Our senses are how we interface with the world around us. Whether it be the sight of the grass we stand on, or the feeling of the earth underneath our feet. The culmination of our senses constitutes the picture that we call the present.
We rely on all of our senses. When any information is missing, the body is much less confident with the idea of moving. To illustrate this, try to stand on one leg (if you can confidently do this). Now, try closing your eyes beforehand. Your lack of vision will make this task much more difficult. Vision is not the only sense we rely on, though. Another large piece of the puzzle is proprioception (pro·pri·o·cep·tion); which is the general awareness of our body’s position in space.
This sense of spatial awareness also comes from an array of cells in your body; including those found within your joints, tendons, and muscles.
As a mobility specialist, I focus on these cells.

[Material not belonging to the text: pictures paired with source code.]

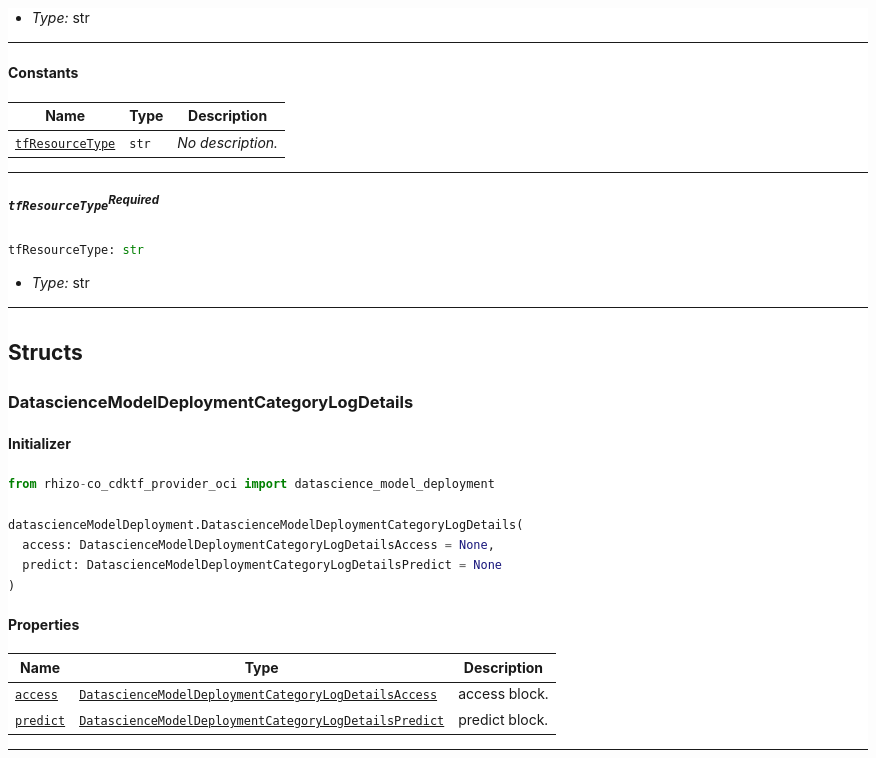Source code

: - *Type:* str

---

#### Constants <a name="Constants" id="Constants"></a>

| **Name** | **Type** | **Description** |
| --- | --- | --- |
| <code><a href="#rhizo-co-terraform-provider-oci.datascienceModelDeployment.DatascienceModelDeployment.property.tfResourceType">tfResourceType</a></code> | <code>str</code> | *No description.* |

---

##### `tfResourceType`<sup>Required</sup> <a name="tfResourceType" id="rhizo-co-terraform-provider-oci.datascienceModelDeployment.DatascienceModelDeployment.property.tfResourceType"></a>

```python
tfResourceType: str
```

- *Type:* str

---

## Structs <a name="Structs" id="Structs"></a>

### DatascienceModelDeploymentCategoryLogDetails <a name="DatascienceModelDeploymentCategoryLogDetails" id="rhizo-co-terraform-provider-oci.datascienceModelDeployment.DatascienceModelDeploymentCategoryLogDetails"></a>

#### Initializer <a name="Initializer" id="rhizo-co-terraform-provider-oci.datascienceModelDeployment.DatascienceModelDeploymentCategoryLogDetails.Initializer"></a>

```python
from rhizo-co_cdktf_provider_oci import datascience_model_deployment

datascienceModelDeployment.DatascienceModelDeploymentCategoryLogDetails(
  access: DatascienceModelDeploymentCategoryLogDetailsAccess = None,
  predict: DatascienceModelDeploymentCategoryLogDetailsPredict = None
)
```

#### Properties <a name="Properties" id="Properties"></a>

| **Name** | **Type** | **Description** |
| --- | --- | --- |
| <code><a href="#rhizo-co-terraform-provider-oci.datascienceModelDeployment.DatascienceModelDeploymentCategoryLogDetails.property.access">access</a></code> | <code><a href="#rhizo-co-terraform-provider-oci.datascienceModelDeployment.DatascienceModelDeploymentCategoryLogDetailsAccess">DatascienceModelDeploymentCategoryLogDetailsAccess</a></code> | access block. |
| <code><a href="#rhizo-co-terraform-provider-oci.datascienceModelDeployment.DatascienceModelDeploymentCategoryLogDetails.property.predict">predict</a></code> | <code><a href="#rhizo-co-terraform-provider-oci.datascienceModelDeployment.DatascienceModelDeploymentCategoryLogDetailsPredict">DatascienceModelDeploymentCategoryLogDetailsPredict</a></code> | predict block. |

---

When these special sensory cells are more responsive, our sense of proprioception is more refined, allowing us to adapt to the randomness of life more naturally.
Life is very random. Every step we take is potentially different from the last, however, over the years we have learned to expect what a “good” step feels like. This is because Earth has a few rules we must eventually learn. Gravity is always the same; rocks will always be obstacles and puddles will always splash. We have learned to avoid puddles and rocks, but children seem to seek them out. They jump in puddles and kick rocks, almost as an experiment, to see if they get the same result each time.
This experimentation is critical with regards to learning confident movement.
By jumping, crawling and being generally weird in their movement, children are training their bodies to be as adaptable as possible. By pushing the boundaries of their own capabilities, they are intentionally making movement difficult to test just how adaptable they are.
They are training for life on Earth.
This begs the question: What happened to all this training? Why do we get “stiff” as time goes on? A simple answer to this is the fact that we stopped experimenting with our movement. We become restricted to the things we regularly do; anything outside of routine becomes increasingly difficult as time goes on.
The science suggests that this restriction comes from the lack of sensory cells within a joint/surrounding tissue.
Factors like the diameter of the neuron can affect its behavior. Physical properties of these sensory cells make them more susceptible to being pruned. Knowing that limited sensory feedback is the usual suspect regarding immobility, then how can we train to become more sensual? We must practice again. Like a kid, we must try to move in as many ways possible; ideally all possible ways. Only then, can we take solace in our feedback and start to build resilience.
It sounds crazy, but this is the entirety of my practice. Luckily, we do not need 100 movements per joint to do this; there is one movement, for each joint, that can take it through its entire range of motion. They are called CARs, or Controlled Articular Rotations. Video demonstrations for each joint CAR joint will be linked. (280) Nick Countryman – YouTube
I begin every training session with a head-to-toe Controlled Articular Rotations routine. This is to both screen the client as well as help the client calibrate their movement on a daily basis. I end every session with CARs to help my clients practice new patterns/ranges we build. I also tell my clients to practice CARs at home in order to have them continuously build good feedback in their joints.
My mission is to spread these Controlled Articular Rotations movements. There is tremendous value in the simple act of practicing. I can spend all day talking about cells and physiology, but at the end of the day, practice makes perfect; for so many reasons. These movements give us controlled and safe means to explore our own bodies so that we can stay as adaptable as we were when we were children.